Frau Lockau wurde in einem Widerspruchsbescheid aus dem Januar dieses Jahres seitens der Sozialagentur schriftlich erklärt, dass die Leistung abgelehnt werde, weil es sich im Fall ihres Sohnes vornehmlich um eine medizinische Leistung handele. Der Anspruch auf soziale Eingliederung sei mit dem Besuch einer integrativen Kindertagesstätte abgedeckt, da dort ja auch heilpädagogische Maßnahmen vorgenommen würden.

Darüber wundern wir uns schon sehr. Selbstverständlich hat Paul Anspruch auf einen Kita-Besuch und selbstverständlich muss eine integrative Kindertagesstätte auch heilpädagogische Angebote vorhalten.

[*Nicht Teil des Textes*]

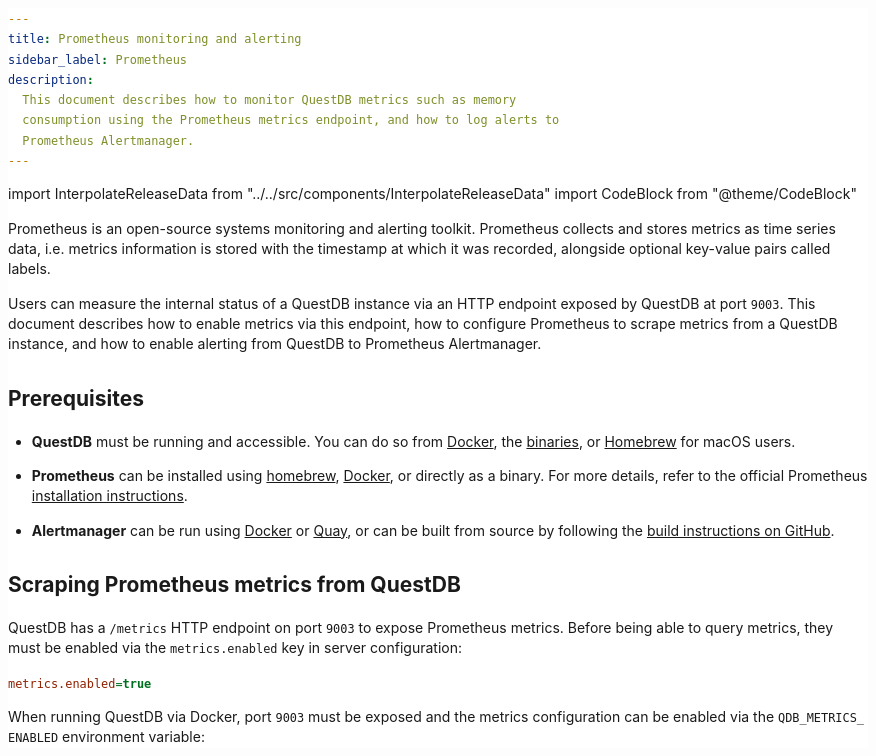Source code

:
 ```yaml
---
title: Prometheus monitoring and alerting
sidebar_label: Prometheus
description:
  This document describes how to monitor QuestDB metrics such as memory
  consumption using the Prometheus metrics endpoint, and how to log alerts to
  Prometheus Alertmanager.
---
```


import InterpolateReleaseData from "../../src/components/InterpolateReleaseData"
import CodeBlock from "@theme/CodeBlock"

Prometheus is an open-source systems monitoring and alerting toolkit. Prometheus
collects and stores metrics as time series data, i.e. metrics information is
stored with the timestamp at which it was recorded, alongside optional key-value
pairs called labels.

Users can measure the internal status of a QuestDB instance via an HTTP endpoint
exposed by QuestDB at port `9003`. This document describes how to enable metrics
via this endpoint, how to configure Prometheus to scrape metrics from a QuestDB
instance, and how to enable alerting from QuestDB to Prometheus Alertmanager.

## Prerequisites

- **QuestDB** must be running and accessible. You can do so from
  [Docker](/docs/get-started/docker), the
  [binaries](/docs/get-started/binaries), or
  [Homebrew](/docs/get-started/homebrew) for macOS users.

- **Prometheus** can be installed using
  [homebrew](https://formulae.brew.sh/formula/prometheus),
  [Docker](https://hub.docker.com/u/prom), or directly as a binary. For more
  details, refer to the official Prometheus
  [installation instructions](https://prometheus.io/download/).

- **Alertmanager** can be run using
  [Docker](https://hub.docker.com/r/prom/alertmanager/) or
  [Quay](https://quay.io/repository/prometheus/alertmanager), or can be built
  from source by following the
  [build instructions on GitHub](https://github.com/prometheus/alertmanager#compiling-the-binary).

## Scraping Prometheus metrics from QuestDB

QuestDB has a `/metrics` HTTP endpoint on port `9003` to expose Prometheus
metrics. Before being able to query metrics, they must be enabled via the
`metrics.enabled` key in server configuration:

```ini title="/path/to/server.conf"
metrics.enabled=true
```

When running QuestDB via Docker, port `9003` must be exposed and the metrics
configuration can be enabled via the `QDB_METRICS_ENABLED` environment variable:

Aber das kann doch kein Grund dafür sein, ihm eine Therapie vorzuenthalten, deren soziale Rehabilitationsziele beispielsweise lauten, sich allein ankleiden zu können oder allein die Toilette benutzen zu können. Das sind wesentliche

Ziele, die in der Kita so nicht erreicht werden können. Für die gesellschaftliche Teilhabe von Paul ist es indes eine ganz erhebliche Kompetenz.

Nichts Geringeres verbirgt sich hinter dem juristisch benutzten Begriff der sozialen Rehabilitation. Was für gesunde Kinder eine Selbstverständlichkeit ist, wird für ein Kind wie Paul zu einer Kernfrage, an der sich entscheidet, ob er überhaupt Lebensperspektiven bis hin zu einem Beruf entwickeln kann.